1 Solve the equation \(| 3 x - 2 | = x\).

2 Show that \(\int _ { 0 } ^ { \frac { 1 } { 6 } \pi } x \sin 2 x \mathrm {~d} x = \frac { 3 \sqrt { 3 } - \pi } { 24 }\).

3 Fig. 3 shows the curve defined by the equation \(y = \arcsin ( x - 1 )\), for \(0 \leqslant x \leqslant 2\). \begin{figure}[h] \end{figure}

1. Find \(x\) in terms of \(y\), and show that \(\frac { \mathrm { d } x } { \mathrm {~d} y } = \cos y\).
2. Hence find the exact gradient of the curve at the point where \(x = 1.5\).

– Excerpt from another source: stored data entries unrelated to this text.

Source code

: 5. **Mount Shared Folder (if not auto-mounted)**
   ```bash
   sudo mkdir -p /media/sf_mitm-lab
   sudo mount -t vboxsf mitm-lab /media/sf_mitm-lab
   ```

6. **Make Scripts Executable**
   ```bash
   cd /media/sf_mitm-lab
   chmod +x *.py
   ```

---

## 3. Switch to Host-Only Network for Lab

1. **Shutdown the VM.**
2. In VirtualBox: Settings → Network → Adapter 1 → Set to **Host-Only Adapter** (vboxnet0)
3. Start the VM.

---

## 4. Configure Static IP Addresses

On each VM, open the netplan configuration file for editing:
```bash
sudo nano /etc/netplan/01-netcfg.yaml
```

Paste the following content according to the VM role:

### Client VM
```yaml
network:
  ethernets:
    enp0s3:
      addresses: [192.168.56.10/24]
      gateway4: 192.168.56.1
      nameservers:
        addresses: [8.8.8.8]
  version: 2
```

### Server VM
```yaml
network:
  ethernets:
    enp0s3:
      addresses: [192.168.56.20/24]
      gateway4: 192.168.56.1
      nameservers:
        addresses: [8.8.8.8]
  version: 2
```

4 Fig. 4 is a diagram of a garden pond. \begin{figure}[h] \end{figure} The volume \(V \mathrm {~m} ^ { 3 }\) of water in the pond when the depth is \(h\) metres is given by $$V = \frac { 1 } { 3 } \pi h ^ { 2 } ( 3 - h )$$

1. Find \(\frac { \mathrm { d } V } { \mathrm {~d} h }\). Water is poured into the pond at the rate of \(0.02 \mathrm {~m} ^ { 3 }\) per minute.
2. Find the value of \(\frac { \mathrm { d } h } { \mathrm {~d} t }\) when \(h = 0.4\).

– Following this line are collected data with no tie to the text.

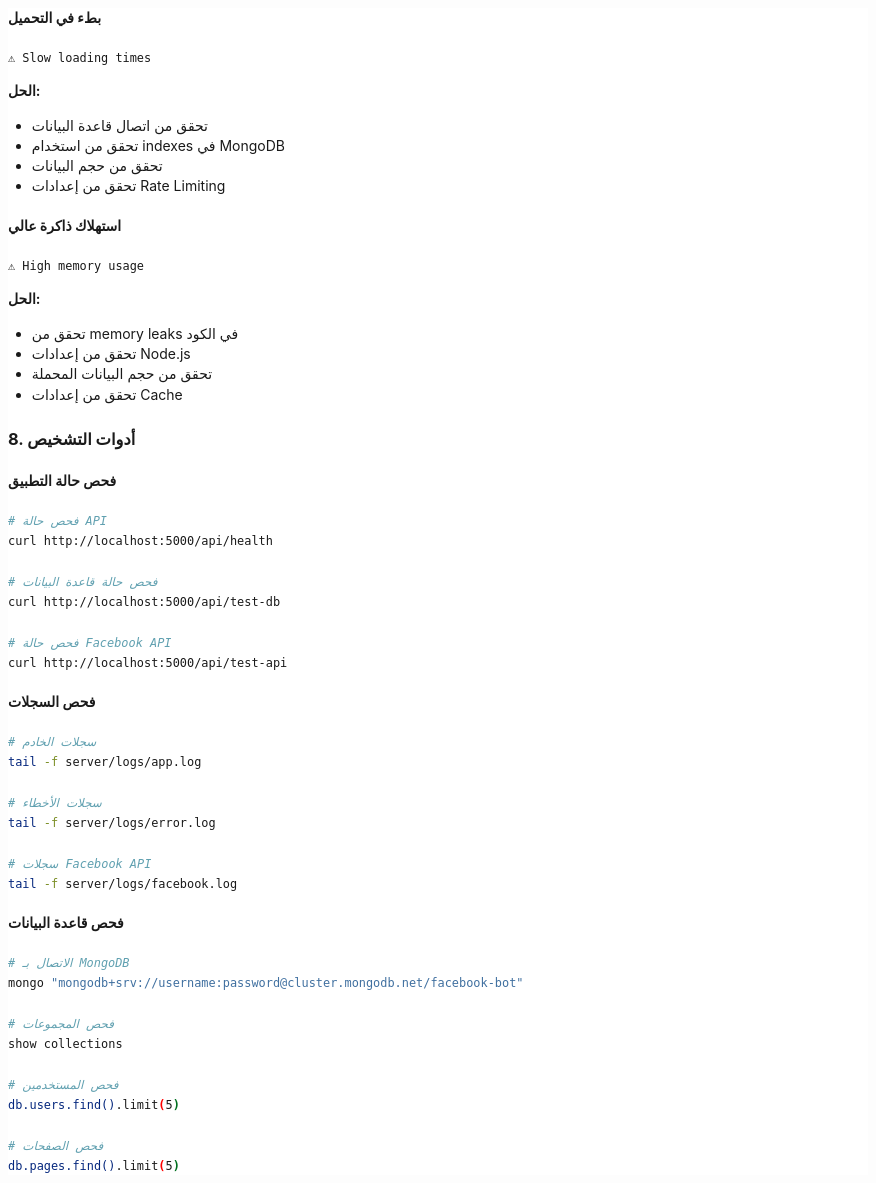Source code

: #### بطء في التحميل
```
⚠️ Slow loading times
```

**الحل:**
- تحقق من اتصال قاعدة البيانات
- تحقق من استخدام indexes في MongoDB
- تحقق من حجم البيانات
- تحقق من إعدادات Rate Limiting

#### استهلاك ذاكرة عالي
```
⚠️ High memory usage
```

**الحل:**
- تحقق من memory leaks في الكود
- تحقق من إعدادات Node.js
- تحقق من حجم البيانات المحملة
- تحقق من إعدادات Cache

### 8. أدوات التشخيص

#### فحص حالة التطبيق
```bash
# فحص حالة API
curl http://localhost:5000/api/health

# فحص حالة قاعدة البيانات
curl http://localhost:5000/api/test-db

# فحص حالة Facebook API
curl http://localhost:5000/api/test-api
```

#### فحص السجلات
```bash
# سجلات الخادم
tail -f server/logs/app.log

# سجلات الأخطاء
tail -f server/logs/error.log

# سجلات Facebook API
tail -f server/logs/facebook.log
```

#### فحص قاعدة البيانات
```bash
# الاتصال بـ MongoDB
mongo "mongodb+srv://username:password@cluster.mongodb.net/facebook-bot"

# فحص المجموعات
show collections

# فحص المستخدمين
db.users.find().limit(5)

# فحص الصفحات
db.pages.find().limit(5)
```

5 Positive integers \(a , b\) and \(c\) are said to form a Pythagorean triple if \(a ^ { 2 } + b ^ { 2 } = c ^ { 2 }\).

1. Given that \(t\) is an integer greater than 1 , show that \(2 t , t ^ { 2 } - 1\) and \(t ^ { 2 } + 1\) form a Pythagorean triple.
2. The two smallest integers of a Pythagorean triple are 20 and 21. Find the third integer. Use this triple to show that not all Pythagorean triples can be expressed in the form \(2 t , t ^ { 2 } - 1\) and \(t ^ { 2 } + 1\).

6 The mass \(M \mathrm {~kg}\) of a radioactive material is modelled by the equation $$M = M _ { 0 } \mathrm { e } ^ { - k t } ,$$ where \(M _ { 0 }\) is the initial mass, \(t\) is the time in years, and \(k\) is a constant which measures the rate of radioactive decay.

1. Sketch the graph of \(M\) against \(t\).
2. For Carbon \(14 , k = 0.000121\). Verify that after 5730 years the mass \(M\) has reduced to approximately half the initial mass. The half-life of a radioactive material is the time taken for its mass to reduce to exactly half the initial mass.
3. Show that, in general, the half-life \(T\) is given by \(T = \frac { \ln 2 } { k }\).
4. Hence find the half-life of Plutonium 239, given that for this material \(k = 2.88 \times 10 ^ { - 5 }\).